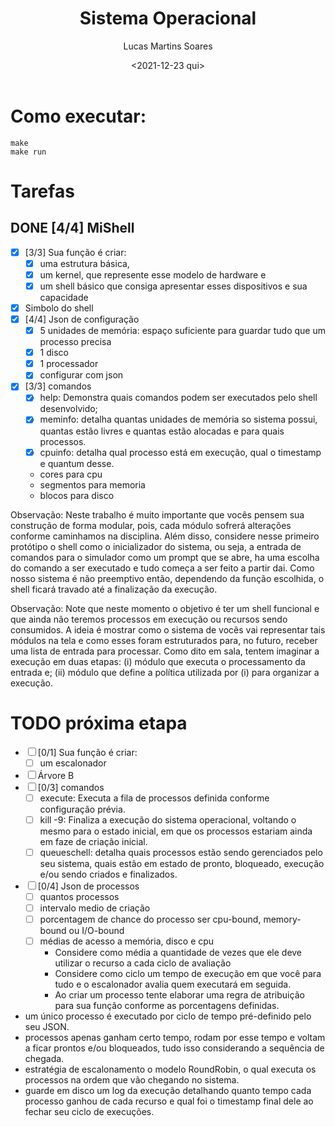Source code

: #+title: Sistema Operacional
#+date: <2021-12-23 qui>
#+author: Lucas Martins Soares
#+email: lucasmsoares96@gmail.com

* Como executar:

#+begin_src
  make
  make run
#+end_src

* Tarefas
** DONE [4/4] MiShell 
   - [X] [3/3] Sua função é criar:
     - [X] uma estrutura básica,
     - [X] um kernel, que represente esse modelo de hardware e
     - [X] um shell básico que consiga apresentar esses dispositivos e sua capacidade
   - [X] Simbolo do shell
   - [X] [4/4] Json de configuração
     - [X] 5 unidades de memória: espaço suficiente para guardar tudo que um processo precisa
     - [X] 1 disco
     - [X] 1 processador
     - [X] configurar com json
   - [X] [3/3] comandos 
     - [X] help: Demonstra quais comandos podem ser executados pelo shell desenvolvido;
     - [X] meminfo: detalha quantas unidades de memória so sistema possui, quantas estão livres e quantas estão alocadas e para quais processos.
     - [X] cpuinfo: detalha qual processo está em execução, qual o timestamp e quantum desse.
     - cores para cpu
     - segmentos para memoria
     - blocos para disco


 Observação: Neste trabalho é muito importante que vocês pensem sua construção de forma modular, pois, cada módulo sofrerá alterações conforme caminhamos na disciplina. Além disso, considere nesse primeiro protótipo o shell como o inicializador do sistema, ou seja, a entrada de comandos para o simulador como um prompt que se abre, ha uma escolha do comando a ser executado e tudo começa a ser feito a partir dai. Como nosso sistema é não preemptivo então, dependendo da função escolhida, o shell ficará travado até a finalização da execução.

 Observação: Note que neste momento o objetivo é ter um shell funcional e que ainda não teremos processos em execução ou recursos sendo consumidos. A ideia é mostrar como o sistema de vocês vai representar tais módulos na tela e como esses foram estruturados para, no futuro, receber uma lista de entrada para processar. Como dito em sala, tentem imaginar a execução em duas etapas: (i) módulo que executa o processamento da entrada e; (ii) módulo que define a política utilizada por (i) para organizar a execução.

* TODO próxima etapa
  - [ ] [0/1] Sua função é criar:
    - [ ] um escalonador
  - [ ] Árvore B
  - [ ] [0/3] comandos 
    - [ ] execute: Executa a fila de processos definida conforme configuração prévia.
    - [ ] kill -9: Finaliza a execução do sistema operacional, voltando o mesmo para o estado inicial, em que os processos estariam ainda em faze de criação inicial.
    - [ ] queueschell: detalha quais processos estão sendo gerenciados pelo seu sistema, quais estão em estado de pronto, bloqueado, execução e/ou sendo criados e finalizados.
  - [ ] [0/4] Json de processos 
    - [ ] quantos processos
    - [ ] intervalo medio de criação
    - [ ] porcentagem de chance do processo ser cpu-bound, memory-bound ou I/O-bound
    - [ ] médias de acesso a memória, disco e cpu
      - Considere como média a quantidade de vezes que ele deve utilizar o recurso a cada ciclo de avaliação
      - Considere como ciclo um tempo de execução em que você para tudo e o escalonador avalia quem executará em seguida.
      - Ao criar um processo tente elaborar uma regra de atribuição para sua função conforme as porcentagens definidas.

  - um único processo é executado por ciclo de tempo pré-definido pelo seu JSON.
  - processos apenas ganham certo tempo, rodam por esse tempo e voltam a ficar prontos e/ou bloqueados, tudo isso considerando a sequência de chegada.
  - estratégia de escalonamento o modelo RoundRobin, o qual executa os processos na ordem que vão chegando no sistema.
  - guarde em disco um log da execução detalhando quanto tempo cada processo ganhou de cada recurso e qual foi o timestamp final dele ao fechar seu ciclo de execuções.

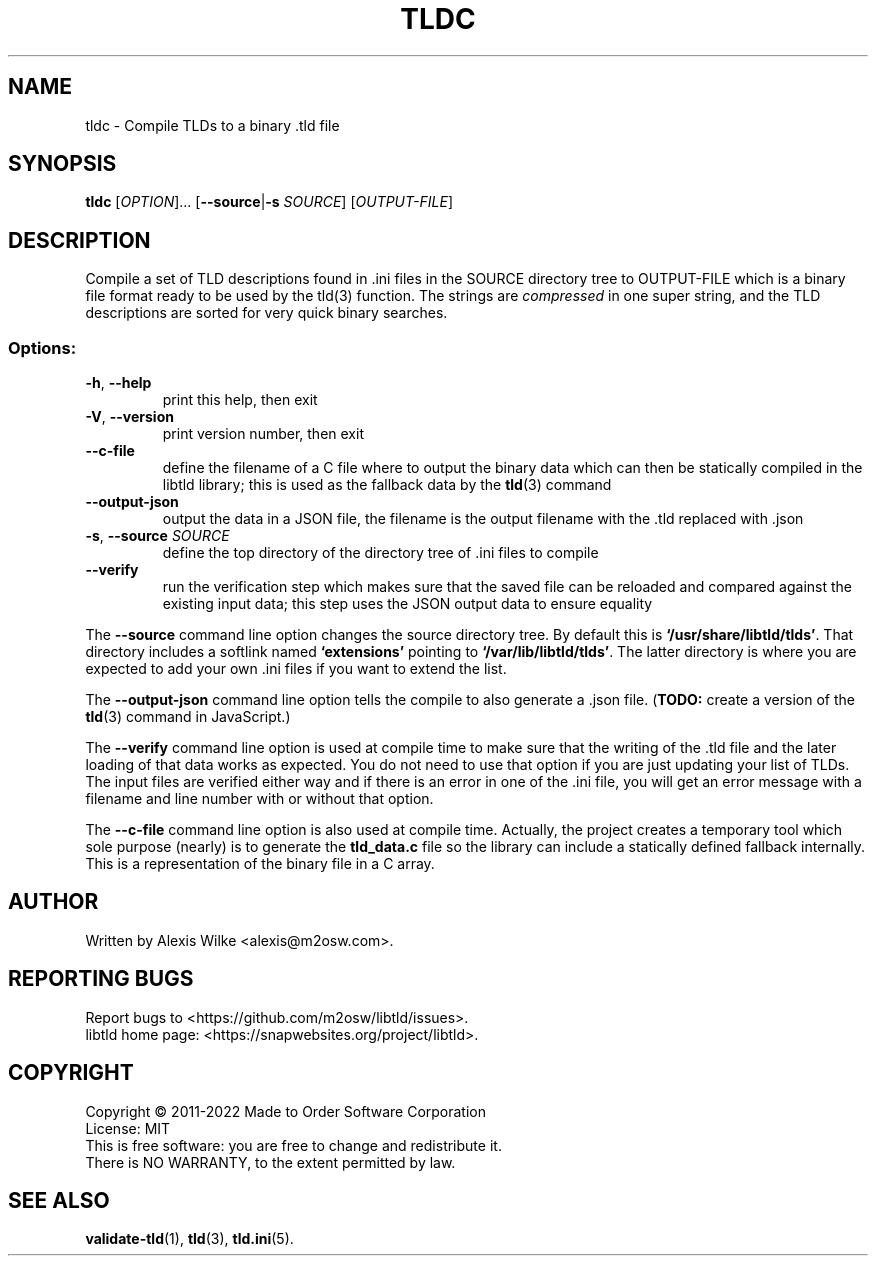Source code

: .TH TLDC 1 "December 2021" "libtld 2.x" "User Commands"
.SH NAME
tldc \- Compile TLDs to a binary .tld file
.SH SYNOPSIS
.B tldc
[\fIOPTION\fR]... [\fB--source\fR|\fB-s\fR \fISOURCE\fR] [\fIOUTPUT-FILE\fR]
.SH DESCRIPTION
Compile a set of TLD descriptions found in .ini files in the SOURCE
directory tree to OUTPUT\-FILE which is a binary file format ready
to be used by the tld(3) function. The strings are \fIcompressed\fR
in one super string, and the TLD descriptions are sorted for very
quick binary searches.
.SS "Options:"
.TP
\fB\-h\fR, \fB\-\-help\fR
print this help, then exit
.TP
\fB\-V\fR, \fB\-\-version\fR
print version number, then exit
.TP
\fB\-\-c-file\fR
define the filename of a C file where to output the binary data which can
then be statically compiled in the libtld library; this is used as the
fallback data by the
.BR tld (3)
command
.TP
\fB\-\-output-json\fR
output the data in a JSON file, the filename is the output filename with
the .tld replaced with .json
.TP
\fB\-s\fR, \fB\-\-source\fR \fISOURCE\fR
define the top directory of the directory tree of .ini files to compile
.TP
\fB\-\-verify\fR
run the verification step which makes sure that the saved file can be
reloaded and compared against the existing input data; this step uses the
JSON output data to ensure equality
.PP
The \fB\-\-source\fR command line option changes the source directory tree.
By default this is \fB`/usr/share/libtld/tlds'\fR. That directory includes a
softlink named \fB`extensions'\fR pointing to \fB`/var/lib/libtld/tlds'\fR.
The latter directory is where you are expected to add your own .ini files
if you want to extend the list.
.PP
The \fB\-\-output\-json\fR command line option tells the compile to also
generate a .json file. (\fBTODO:\fR create a version of the
.BR tld (3)
command in JavaScript.)
.PP
The \fB\-\-verify\fR command line option is used at compile time to make
sure that the writing of the .tld file and the later loading of that data
works as expected. You do not need to use that option if you are just
updating your list of TLDs. The input files are verified either way and if
there is an error in one of the .ini file, you will get an error message
with a filename and line number with or without that option.
.PP
The \fB\-\-c\-file\fR command line option is also used at compile time.
Actually, the project creates a temporary tool which sole purpose (nearly)
is to generate the \fBtld_data.c\fR file so the library can include a
statically defined fallback internally. This is a representation of the
binary file in a C array.
.SH AUTHOR
Written by Alexis Wilke <alexis@m2osw.com>.
.SH "REPORTING BUGS"
Report bugs to <https://github.com/m2osw/libtld/issues>.
.br
libtld home page: <https://snapwebsites.org/project/libtld>.
.SH COPYRIGHT
Copyright \(co 2011-2022 Made to Order Software Corporation
.br
License: MIT
.br
This is free software: you are free to change and redistribute it.
.br
There is NO WARRANTY, to the extent permitted by law.
.SH "SEE ALSO"
.BR validate-tld (1),
.BR tld (3),
.BR tld.ini (5).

***

About this task | In the data above, find the line that contains "- [X] uma estrutura" and the line that contains "- [X] help: Demonstra". Repeat exactly those lines and every line between them, and only those.

Result |
     - [X] uma estrutura básica,
     - [X] um kernel, que represente esse modelo de hardware e
     - [X] um shell básico que consiga apresentar esses dispositivos e sua capacidade
   - [X] Simbolo do shell
   - [X] [4/4] Json de configuração
     - [X] 5 unidades de memória: espaço suficiente para guardar tudo que um processo precisa
     - [X] 1 disco
     - [X] 1 processador
     - [X] configurar com json
   - [X] [3/3] comandos 
     - [X] help: Demonstra quais comandos podem ser executados pelo shell desenvolvido;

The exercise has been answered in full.